The Boxtrolls is the latest stop-motion film by the production company Laika, known for the excellent pictures Coraline and Paranorman. Their new film continues their trend of making slightly ghoulish charmers; monsters movies with a big heart.
Based on an Alan Snow book, The Boxtrolls takes places in a Victorian era-esque city of cheese-craving aristocrats and easily spooked locals. One evening, a child appears to be taken by the titular creatures, short green-ish little guys that speak in a high-pitched growl.
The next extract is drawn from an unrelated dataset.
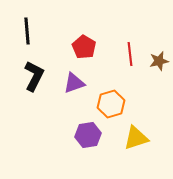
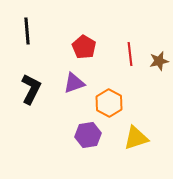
black L-shape: moved 3 px left, 13 px down
orange hexagon: moved 2 px left, 1 px up; rotated 16 degrees counterclockwise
The rather crooked looking Archibald Snatcher (voiced by Ben Kinglsey) says he knows it was the Boxtrolls and promises to kill each one that hides within the city, as long as he is given the privilege to be amongst the aristocrats.
Turns out that the apprehended child wasn’t stolen by the Boxtrolls, he was saved by them. The creatures raise the baby, known to them as Eggs (voiced by Isaac Hempstead-Wright) since, like his new family, he wears one of the various boxes found amongst human garbage. The Boxtrolls themselves are kind and obsessed with building knick-knacks out of gears. The Boxtroll Fish (voiced by Dee Bradley Baker) raises Eggs, teaching him the intricacies of the culture, the joys of music and how to hide from Archibald. As Eggs grows older and his family members begin decreasing, he is confronted with the fact that he is actually a human by the snooty, bone-and-blood obsessed young girl Winnie (voiced by Elle Fanning).
Directed by Graham Annable and Anthony Stacchi, with a screenplay by Irena Brignull and Adam Pava, The Boxtrolls is a genuine joy. The film deftly mixes it comedic and dramatic sensibilities and fairytale nature, making it feel like a great children’s book that somehow slipped through the cracks centuries ago. The relationship between Eggs and Fish gives the warm and fuzzies, all with only one character speaking any dialogue that isn’t grunts or the words Eggs. The animation gently uses the character molds to form a glee and sadness as their bond evolves.
The comedy comes through equally strong. The Archibald Snatcher character is gloriously silly, obsessing over cheese despite his lactose intolerance to increasingly gross degrees. Kingsley gives him a lot of insanity, even as it sounds nothing like the Oscar winning actor. As Snatcher lies to the town, dresses in drag for burlesque shows and works with his lackeys, two of which debate whether or not they’re the good guys, his every scene is a winner. At one point, one lackey voiced by Richard Ayoade ponders whether they can be called The Exterminators and truly be heroic, to which a second member pipes in that perhaps they’re exterminating evil.
It’s all a treasure, from the outlandish songs that make their presence to a giant piece of brie named “The Brie-hemoth.” Fret not that this will scare the little ones, The Boxtrolls is well worth one’s time and money.
The Boxtrolls opens wide all across Seattle.